* _Task_
Your task is to return the data below, word for word.

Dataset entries
------------------------------------------------------------

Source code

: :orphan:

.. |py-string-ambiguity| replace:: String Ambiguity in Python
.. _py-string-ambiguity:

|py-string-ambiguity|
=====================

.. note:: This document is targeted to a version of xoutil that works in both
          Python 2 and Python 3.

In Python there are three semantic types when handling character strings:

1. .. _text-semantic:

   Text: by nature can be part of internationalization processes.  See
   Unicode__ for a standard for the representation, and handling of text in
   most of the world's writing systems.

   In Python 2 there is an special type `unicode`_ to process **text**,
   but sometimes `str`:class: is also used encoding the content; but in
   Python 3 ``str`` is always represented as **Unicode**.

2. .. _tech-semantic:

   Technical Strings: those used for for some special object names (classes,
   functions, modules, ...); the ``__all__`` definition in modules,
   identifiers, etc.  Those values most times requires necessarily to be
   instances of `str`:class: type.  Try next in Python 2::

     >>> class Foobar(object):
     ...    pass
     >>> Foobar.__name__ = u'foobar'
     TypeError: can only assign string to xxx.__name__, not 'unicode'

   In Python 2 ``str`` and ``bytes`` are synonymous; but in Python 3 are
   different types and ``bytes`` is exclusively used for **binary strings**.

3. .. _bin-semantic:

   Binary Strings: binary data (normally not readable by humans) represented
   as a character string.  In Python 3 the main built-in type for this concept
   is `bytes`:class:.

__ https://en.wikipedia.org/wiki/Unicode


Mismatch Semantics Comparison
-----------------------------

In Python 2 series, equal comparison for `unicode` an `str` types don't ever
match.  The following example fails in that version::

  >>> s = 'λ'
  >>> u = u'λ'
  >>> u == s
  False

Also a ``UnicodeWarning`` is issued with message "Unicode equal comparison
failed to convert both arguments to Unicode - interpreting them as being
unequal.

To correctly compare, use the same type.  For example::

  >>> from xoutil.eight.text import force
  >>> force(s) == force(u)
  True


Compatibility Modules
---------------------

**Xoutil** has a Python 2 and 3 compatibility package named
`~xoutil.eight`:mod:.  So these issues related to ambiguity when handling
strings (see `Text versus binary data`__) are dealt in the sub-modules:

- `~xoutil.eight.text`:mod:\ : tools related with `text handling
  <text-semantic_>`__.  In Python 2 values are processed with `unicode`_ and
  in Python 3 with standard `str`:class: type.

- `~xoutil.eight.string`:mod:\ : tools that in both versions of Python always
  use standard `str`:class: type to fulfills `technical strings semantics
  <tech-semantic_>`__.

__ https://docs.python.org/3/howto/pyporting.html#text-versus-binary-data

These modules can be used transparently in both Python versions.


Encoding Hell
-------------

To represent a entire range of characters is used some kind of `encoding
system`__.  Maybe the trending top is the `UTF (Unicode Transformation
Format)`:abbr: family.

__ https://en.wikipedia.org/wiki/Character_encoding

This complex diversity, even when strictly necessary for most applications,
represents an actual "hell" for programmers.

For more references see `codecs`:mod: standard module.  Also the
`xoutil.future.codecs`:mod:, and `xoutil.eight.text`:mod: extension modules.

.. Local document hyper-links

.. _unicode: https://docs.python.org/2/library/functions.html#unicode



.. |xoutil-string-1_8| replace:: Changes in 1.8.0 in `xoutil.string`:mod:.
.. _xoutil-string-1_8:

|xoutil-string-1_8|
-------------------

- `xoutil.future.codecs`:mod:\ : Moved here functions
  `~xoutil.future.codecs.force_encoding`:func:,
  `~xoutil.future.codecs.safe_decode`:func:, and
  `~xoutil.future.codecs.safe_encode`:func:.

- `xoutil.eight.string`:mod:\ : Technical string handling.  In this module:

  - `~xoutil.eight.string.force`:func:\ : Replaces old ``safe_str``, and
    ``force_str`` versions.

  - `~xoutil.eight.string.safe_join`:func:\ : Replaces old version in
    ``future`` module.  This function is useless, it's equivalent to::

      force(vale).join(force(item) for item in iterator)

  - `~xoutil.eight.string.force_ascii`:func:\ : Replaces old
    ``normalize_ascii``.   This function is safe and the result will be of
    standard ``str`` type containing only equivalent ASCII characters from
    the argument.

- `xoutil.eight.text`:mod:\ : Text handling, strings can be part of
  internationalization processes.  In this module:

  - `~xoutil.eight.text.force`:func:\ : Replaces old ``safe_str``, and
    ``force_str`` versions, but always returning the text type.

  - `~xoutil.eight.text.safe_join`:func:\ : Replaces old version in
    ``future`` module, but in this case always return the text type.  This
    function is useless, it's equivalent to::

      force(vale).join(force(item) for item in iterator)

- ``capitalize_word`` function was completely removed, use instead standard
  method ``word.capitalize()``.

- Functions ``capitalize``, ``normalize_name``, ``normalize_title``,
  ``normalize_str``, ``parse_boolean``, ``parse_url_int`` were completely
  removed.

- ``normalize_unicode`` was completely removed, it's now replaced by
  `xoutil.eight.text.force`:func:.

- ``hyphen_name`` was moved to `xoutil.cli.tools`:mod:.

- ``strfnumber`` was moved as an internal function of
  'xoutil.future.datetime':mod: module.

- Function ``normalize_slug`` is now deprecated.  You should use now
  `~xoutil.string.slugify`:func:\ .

------------------------------------------------------------

* _Answer to this task_
Source code

: :orphan:

.. |py-string-ambiguity| replace:: String Ambiguity in Python
.. _py-string-ambiguity:

|py-string-ambiguity|
=====================

.. note:: This document is targeted to a version of xoutil that works in both
          Python 2 and Python 3.

In Python there are three semantic types when handling character strings:

1. .. _text-semantic:

   Text: by nature can be part of internationalization processes.  See
   Unicode__ for a standard for the representation, and handling of text in
   most of the world's writing systems.

   In Python 2 there is an special type `unicode`_ to process **text**,
   but sometimes `str`:class: is also used encoding the content; but in
   Python 3 ``str`` is always represented as **Unicode**.

2. .. _tech-semantic:

   Technical Strings: those used for for some special object names (classes,
   functions, modules, ...); the ``__all__`` definition in modules,
   identifiers, etc.  Those values most times requires necessarily to be
   instances of `str`:class: type.  Try next in Python 2::

     >>> class Foobar(object):
     ...    pass
     >>> Foobar.__name__ = u'foobar'
     TypeError: can only assign string to xxx.__name__, not 'unicode'

   In Python 2 ``str`` and ``bytes`` are synonymous; but in Python 3 are
   different types and ``bytes`` is exclusively used for **binary strings**.

3. .. _bin-semantic:

   Binary Strings: binary data (normally not readable by humans) represented
   as a character string.  In Python 3 the main built-in type for this concept
   is `bytes`:class:.

__ https://en.wikipedia.org/wiki/Unicode


Mismatch Semantics Comparison
-----------------------------

In Python 2 series, equal comparison for `unicode` an `str` types don't ever
match.  The following example fails in that version::

  >>> s = 'λ'
  >>> u = u'λ'
  >>> u == s
  False

Also a ``UnicodeWarning`` is issued with message "Unicode equal comparison
failed to convert both arguments to Unicode - interpreting them as being
unequal.

To correctly compare, use the same type.  For example::

  >>> from xoutil.eight.text import force
  >>> force(s) == force(u)
  True


Compatibility Modules
---------------------

**Xoutil** has a Python 2 and 3 compatibility package named
`~xoutil.eight`:mod:.  So these issues related to ambiguity when handling
strings (see `Text versus binary data`__) are dealt in the sub-modules:

- `~xoutil.eight.text`:mod:\ : tools related with `text handling
  <text-semantic_>`__.  In Python 2 values are processed with `unicode`_ and
  in Python 3 with standard `str`:class: type.

- `~xoutil.eight.string`:mod:\ : tools that in both versions of Python always
  use standard `str`:class: type to fulfills `technical strings semantics
  <tech-semantic_>`__.

__ https://docs.python.org/3/howto/pyporting.html#text-versus-binary-data

These modules can be used transparently in both Python versions.


Encoding Hell
-------------

To represent a entire range of characters is used some kind of `encoding
system`__.  Maybe the trending top is the `UTF (Unicode Transformation
Format)`:abbr: family.

__ https://en.wikipedia.org/wiki/Character_encoding

This complex diversity, even when strictly necessary for most applications,
represents an actual "hell" for programmers.

For more references see `codecs`:mod: standard module.  Also the
`xoutil.future.codecs`:mod:, and `xoutil.eight.text`:mod: extension modules.

.. Local document hyper-links

.. _unicode: https://docs.python.org/2/library/functions.html#unicode



.. |xoutil-string-1_8| replace:: Changes in 1.8.0 in `xoutil.string`:mod:.
.. _xoutil-string-1_8:

|xoutil-string-1_8|
-------------------

- `xoutil.future.codecs`:mod:\ : Moved here functions
  `~xoutil.future.codecs.force_encoding`:func:,
  `~xoutil.future.codecs.safe_decode`:func:, and
  `~xoutil.future.codecs.safe_encode`:func:.

- `xoutil.eight.string`:mod:\ : Technical string handling.  In this module:

  - `~xoutil.eight.string.force`:func:\ : Replaces old ``safe_str``, and
    ``force_str`` versions.

  - `~xoutil.eight.string.safe_join`:func:\ : Replaces old version in
    ``future`` module.  This function is useless, it's equivalent to::

      force(vale).join(force(item) for item in iterator)

  - `~xoutil.eight.string.force_ascii`:func:\ : Replaces old
    ``normalize_ascii``.   This function is safe and the result will be of
    standard ``str`` type containing only equivalent ASCII characters from
    the argument.

- `xoutil.eight.text`:mod:\ : Text handling, strings can be part of
  internationalization processes.  In this module:

  - `~xoutil.eight.text.force`:func:\ : Replaces old ``safe_str``, and
    ``force_str`` versions, but always returning the text type.

  - `~xoutil.eight.text.safe_join`:func:\ : Replaces old version in
    ``future`` module, but in this case always return the text type.  This
    function is useless, it's equivalent to::

      force(vale).join(force(item) for item in iterator)

- ``capitalize_word`` function was completely removed, use instead standard
  method ``word.capitalize()``.

- Functions ``capitalize``, ``normalize_name``, ``normalize_title``,
  ``normalize_str``, ``parse_boolean``, ``parse_url_int`` were completely
  removed.

- ``normalize_unicode`` was completely removed, it's now replaced by
  `xoutil.eight.text.force`:func:.

- ``hyphen_name`` was moved to `xoutil.cli.tools`:mod:.

- ``strfnumber`` was moved as an internal function of
  'xoutil.future.datetime':mod: module.

- Function ``normalize_slug`` is now deprecated.  You should use now
  `~xoutil.string.slugify`:func:\ .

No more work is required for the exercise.